February and March have been fortuitous months for wins, apparently. I haven’t been on a roll of this magnitude in years. We began with Leigh’s win and Kelly’s was right on it’s heels. My Writ compounded it with interest and almost immediately I heard from Miz Vicki telling me of hers and her husband’s long battle to the Big House for justice. Writing that book is beginning to have a financial impact on VA. Concepts like nexus letters and credibility determinations are now becoming household terms in Veterans’ lexicons.
We can only wonder how it is that our VSOs disremembered these important ingredients all these decades we have fought for service connection. I read a DAV honcho had stated he had 16 (sixteen) months of training in the field of 38 CFR and considered himself an expert yet he was unaware of any bump in the SMC if you had an additional 100% rating above and beyond the first one. Sixteen months, ladies and gentlemen. I want to see their chapter on providing IMO/IME/nexus letters and a careful briefing admonishing the Vet filing to make sure he obtains one. Seems that chapter is AWOL and always has been. One quick look at recent BVA decisions reveals they’re still holding that knowledge captive like the ILP entitlement. Here’s a recent example:
Anyway, let’s rejoice for Vicki and Phil. A long journey into the night has finally concluded. It’s all over except for the rating. That will take some time as the BVA hates to be the loser. After they finish pouting for a few months, they’ll get to work.

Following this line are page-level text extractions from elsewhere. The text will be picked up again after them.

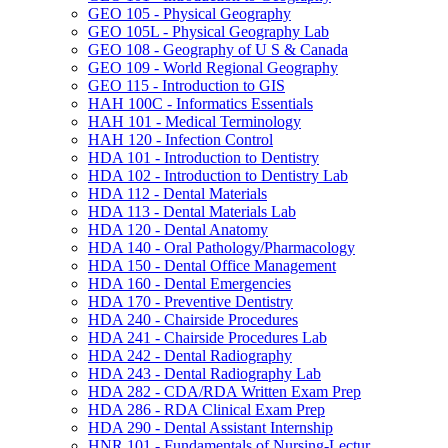
GEO 105 -​ Physical Geography
GEO 105L -​ Physical Geography Lab
GEO 108 -​ Geography of U S &​ Canada
GEO 109 -​ World Regional Geography
GEO 115 -​ Introduction to GIS
HAH 100C -​ Informatics Essentials
HAH 101 -​ Medical Terminology
HAH 120 -​ Infection Control
HDA 101 -​ Introduction to Dentistry
HDA 102 -​ Introduction to Dentistry Lab
HDA 112 -​ Dental Materials
HDA 113 -​ Dental Materials Lab
HDA 120 -​ Dental Anatomy
HDA 140 -​ Oral Pathology/​Pharmacology
HDA 150 -​ Dental Office Management
HDA 160 -​ Dental Emergencies
HDA 170 -​ Preventive Dentistry
HDA 240 -​ Chairside Procedures
HDA 241 -​ Chairside Procedures Lab
HDA 242 -​ Dental Radiography
HDA 243 -​ Dental Radiography Lab
HDA 282 -​ CDA/​RDA Written Exam Prep
HDA 286 -​ RDA Clinical Exam Prep
HDA 290 -​ Dental Assistant Internship
HNR 101 -​ Fundamentals of Nursing-​Lectur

Vicki and Phil have been fighting this as long as I fought my claim for hepatitis and AO-1994. Twenty one years of denials and obfuscation. So much for the CAVC and BVA’s admonition of RFN. VA most assuredly marches to the beat of their own deaf drummer boy.
Here’s another claim to put away in the win file cabinet. By now they are too numerous to count. Strangely, that is satisfying. I do know we have only had three that lost outright and I still hold out hope for a win on Malcolm “in the Middle” Melancon. He has an excellent shot at a CUE claim for VA’s and Navy’s mismanagement of his separation while still jaundiced with active HCV (misdiagnosed as HBV) in 1990. All in good time.
Vicki and Phil’s big remand win.
For your reading pleasure. Curl up with an ice cold IPA and read of Miz Vicki’s adventures in VALand. They had an able law dog in the person of David E. Boelzner, Esq. We hope his phone will be ringing off the hook with breathless Vets in search of his expertise. You can reach him at:
Actually, Alex, we’re not quite done. We still have appeals at the Board that it had remanded back to the VARO that were since returned to the Board but are still pending, appeals that have not yet been heard at the Board on the first go around, and a few appeals remanded back to the Board from a previous Court (JMR) remand a few years ago that are still pending. I’m not sure how the Board will respond to this latest Court remand, but we’re grateful for the decision (2 out of 3 ain’t bad!) and for David Boelzner (and also Daniel Krasnegor, both with Goodman, Allen & Filetti), who have provided the benefit of legal counsel to my husband since 2005.
Vicki, here, we count a remand as a win. It is far different from the Court saying “Affirmed”. It’s another bite of the apple. It’s another job for VA. Remember the squeaky wheel theory. At some point it becomes more advantageous to settle with you to make you go away. That’s often the essence of this game and a big part of my game straegy. I personally do not believe they should have awarded me 100% all the way back to 1994 for the Hep. Legitimately? 40% with a Fenderson staged to about 2004 and 100%. They opted for 100% and it’s now over 20 years and protected. The Porphyria, on the other hand, has been 100% since 1994 ( 1992 actually). That is a battle worth fighting for now to benefit by the bump accorded you when you are bedridden. It’s a rather dramatic difference in SMC compensation..
Smiling ear to ear. I think I may be next at bat 🙂 hoping so anyway.
Smiling here too Vicky. There is a lot to keep track of isn’t there? And a great deal of fortitude.